Looking for some advice please.
I’m in the process of burning-in 2x brand new Seagate EXOS X18 18TB drives. Prior to beginning the burn-in I upgraded them both to the latest firmware (SN06), changed the logical sector format from 512B to 4KB and disabled head parking using SeaChest. They have TLER set to 10s by default.
My normal burn-in process is:
- SMART short + conveyance + long tests
- Four-pass (default) badblocks destructive test (using “-wsv -b 8192” parameters)
- SMART long test
The first drive is about to complete #2 with no errors reported, so looking like it’s all fine.
The second drive I’m having trouble with however, and where I’m looking for some advice.
After completing #1 the SMART data showed a handful of UDMA_CRC errors, but otherwise all good.
It then however failed the badblocks test in #2, reporting a massive number of errors during the “reading and comparing” phase of the first (0xaa) pass. Stupid me didn’t record the output, but I believe they were all read failures, and it was enough errors that badblocks stopped itself (I can at least say that the list of bad block IDs exceeded my scrollback window).
I then ran another SMART long test on it in preparation for a RMA - only for SMART to show no disk issues. Another handful of new UDMA_CRC errors, but otherwise fine.
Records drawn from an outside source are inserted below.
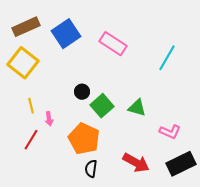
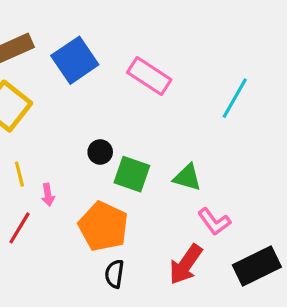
green square: (102, 106) -> (132, 174), turned -30
pink L-shape: (170, 132) -> (214, 222), moved, turned 30
red arrow: (136, 163) -> (186, 264), turned 96

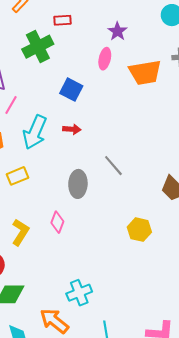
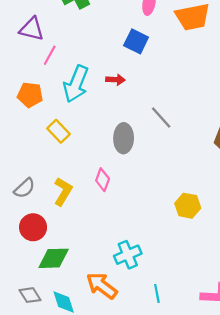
blue square: (71, 90) -> (136, 41), moved
yellow rectangle: (17, 176) -> (58, 131), turned 70
yellow hexagon: (139, 230) -> (188, 206), moved

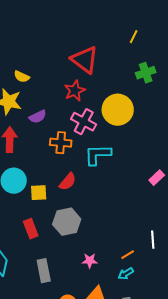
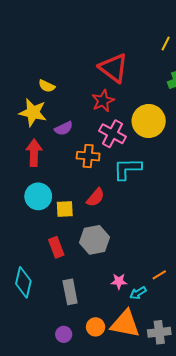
cyan arrow: (126, 274) -> (138, 293), moved

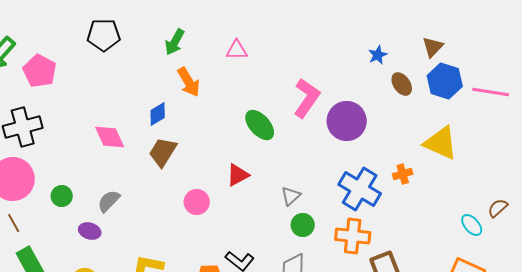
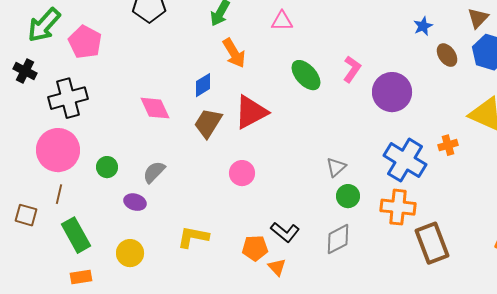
pink L-shape: (307, 98) -> (352, 69), size x0.7
green ellipse: (260, 125) -> (306, 75), moved
red triangle: (238, 175) -> (251, 112), moved, size x1.5
brown line: (14, 223) -> (59, 194), turned 42

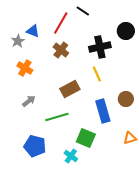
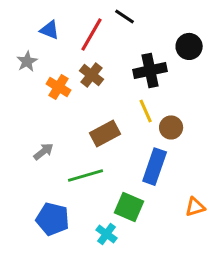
blue triangle: (33, 31) -> (50, 30), moved
orange cross: (25, 68) -> (59, 87), moved
brown circle: (126, 99) -> (171, 127), moved
blue rectangle: (103, 111) -> (155, 167), turned 35

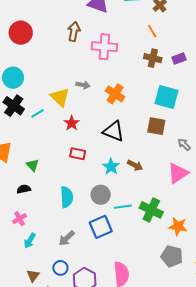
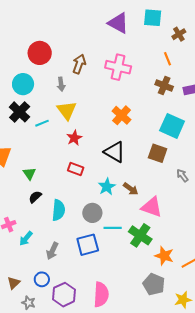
brown arrow: (74, 32) -> (79, 64), moved
red circle: (21, 33) -> (40, 53), moved
gray arrow: (83, 85) -> (61, 84), moved, turned 64
pink triangle: (178, 173) -> (152, 207), moved, turned 45
black semicircle: (24, 189) -> (35, 197), moved, turned -40
gray arrow: (67, 238) -> (52, 251), turned -30
cyan arrow: (30, 241) -> (26, 238), moved

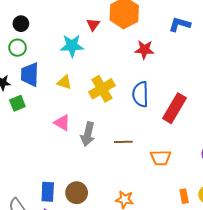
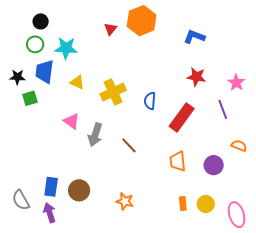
cyan star: (72, 46) -> (66, 48), moved
red star: (144, 50) -> (196, 77), moved
blue semicircle: (140, 94) -> (150, 101), size x0.7
brown line: (123, 142) -> (129, 145), turned 42
orange trapezoid: (161, 158) -> (178, 161), moved, turned 80

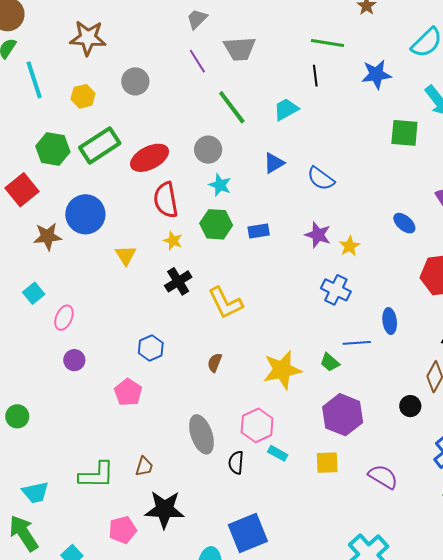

So I tried another badblocks pass - this time it reported a small number (six) of read errors during the initial (0xaa) pass, and then no additional errors during the subsequent two complete passes (0x55 and 0xff). I stopped badblocks during the fourth pass so I could remove / re-seat the drive.
Right now it’s running another badblocks pass following the remove / re-seat - no errors yet, but it’s only a few percent into the first pass.
I’ll also add that the drive appears to be typically performant (i.e. it’s not running slow - badblocks is taking about as long to run a pass on this drive as it does on a completely healthy/normal drive).
Any thoughts on whether this is likely a bad drive, or if it’s more likely that I experienced some sort of strange TrueNAS / firmware/ etc glitch? It feels a bit more like the latter to me, given these were all read errors + the extremely large number on the first pass followed by a handful on the second followed by none subsequent, combined with no drive issues reported by SMART.
In an ideal world I’d just RMA the drive, but with SMART data reporting no issues I’m going to have an uphill battle on my hands with the retailer. Especially if I can’t get badblocks to produce consistent results showing failures.
Thanks.